Remembering ‘The Hawk’

“The Hawk.”
A Memory
by G. William Streeter

My family, friends and acquaintances have heard “ad nauseum” about the fact that in 1960 I hitchhiked from Southampton to Toronto with $25 in my pocket. All I will say today is that it is true.

After sponging off of an older cousin for a couple of weeks, I found a job and went to a large boarding house with about 8 other young Canadian boys that had found their way to Toronto in search of work or of fame and fortune. The age of rock and roll was in full swing, and the Toronto music scene was second to none in North America. The greatest stars worked the bar scene in all the major cities of North America. No, I was not 21 yet but there was no such thing as photo ID and a friends drivers license was always available to use for proof of age.

With limited cash available we really had to pick our spots and nights to see some of the greats. They included, for me, Roy Orbison, Paul Anka, Jerry Lee Lewis and others.

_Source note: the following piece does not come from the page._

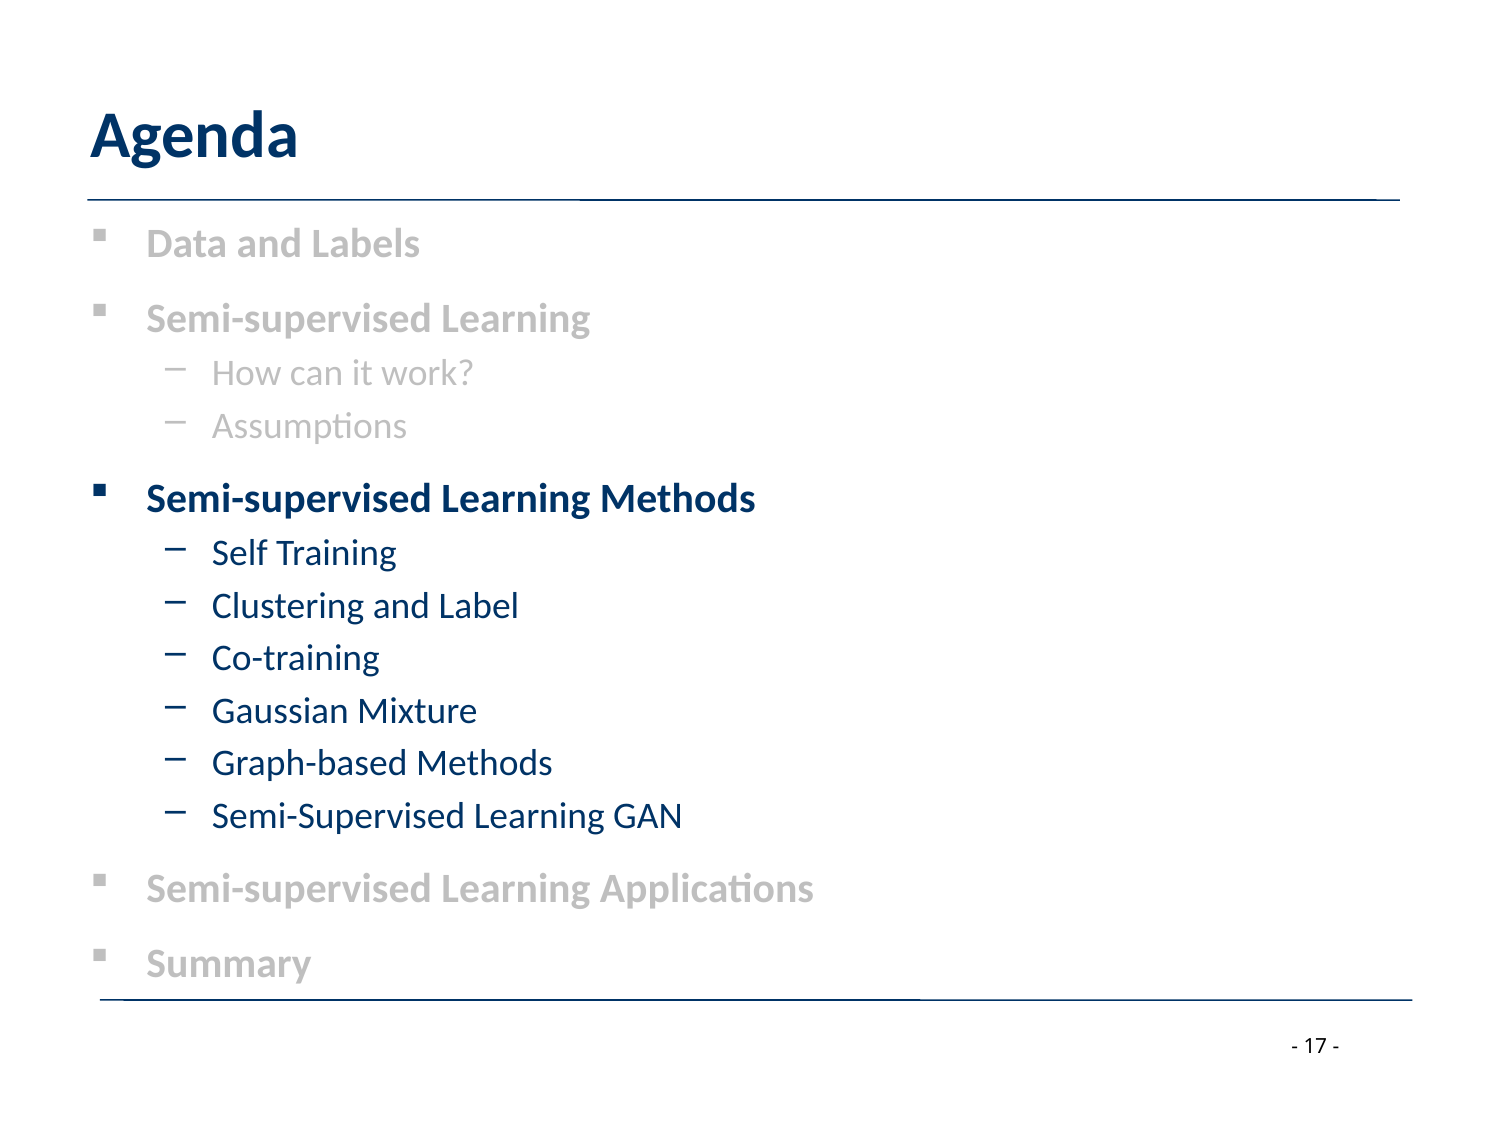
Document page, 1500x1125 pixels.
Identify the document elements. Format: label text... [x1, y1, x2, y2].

But the guy who was there a lot of the time and became the centre of the scene was the Hillbilly from Arkansas, Rompin Ronnie Hawkins.

In fact, he lived in a large flat right above the Le Coq d’Or for a long period, that everyone knew as ‘The Hawk’s Nest’. The stories were rampant about drug use and sex orgies. The line-ups were long for his shows every time you went.

This week there were two things that happened almost simultaneously. The Hawk died at 87 and I turned 80.

Well, we can talk about how crazy the scene is today for our young people but let us not forget how crazy it was 60 years ago. This is not my time for confession, and it will probably never be, but stupidity was quite well spread around in the early 60’s as well.

But I just wanted to talk about The Hawk and what he contributed to music in Canada. It can only be told by some of our greatest stars that give him a lot of credit for helping them to be successful in a wild and crazy industry. I have been reading the accolades and stories of how he impacted in a positive way Gordon Lightfoot, Sylvia Tyson, Robbie Lane, The Band etc.

Ronnie was a great storyteller, and his Paul Anka story is a classic.

Hawkins and the Hawks were in a show in Chicago being headlined by Anka. They pull up in front of the hotel in a Cadillac with a trailer. Paul is sitting out in front in a tee shirt, jeans and tennis shoes. Levon Helm is driving, Ronnie rolls the window down and calls to Anka, “Hey boy come over here”. Paul walks over and politely says, “Yes, what do you want”. Ronnie relies, “I want you to help us carry this stuff in. Aren’t you the bellhop at this place?” Paul replied, “Don’t you recognize me, I am Paul Anka.” The Hawk replies, “I am Ronnie Hawkins, come over and grab some of these suitcases”. Paul just shook his head and grabbed some suitcases.

Another time when the Toronto newspapers were talking about drug use and orgies in the Hawk’s flat above the Le Coq d’Or a local minister went to the bar and confronted Ronnie between sets. The story is told this way. The minister went up to him and said “Ronnie Hawkins, do you not believe in God?” The Hawk replied, “I do and more than anyone else on this planet, but I am a little bit leery about the ground crew.”

The final story that I will repeat is when he wanted to upgrade from the Cadillac to a Rolls Royce. He was dropped off at the Rolls dealership. The car was $18,000 and Ronnie said OK and was starting to write a check when the salesman said that he would have to have his check certified at the dealership’s bank and it would take a couple of days. Ronnie walked out and came back in 30 minutes with $18,000 stuffed in a paper bag.

A true character and a great Canadian (born in Arkansas).

In 2014, he was made an Officer of the Order of Canada “for his contributions to the development of the music industry in Canada as a rock ’n roll musician, and for his support of charitable causes.”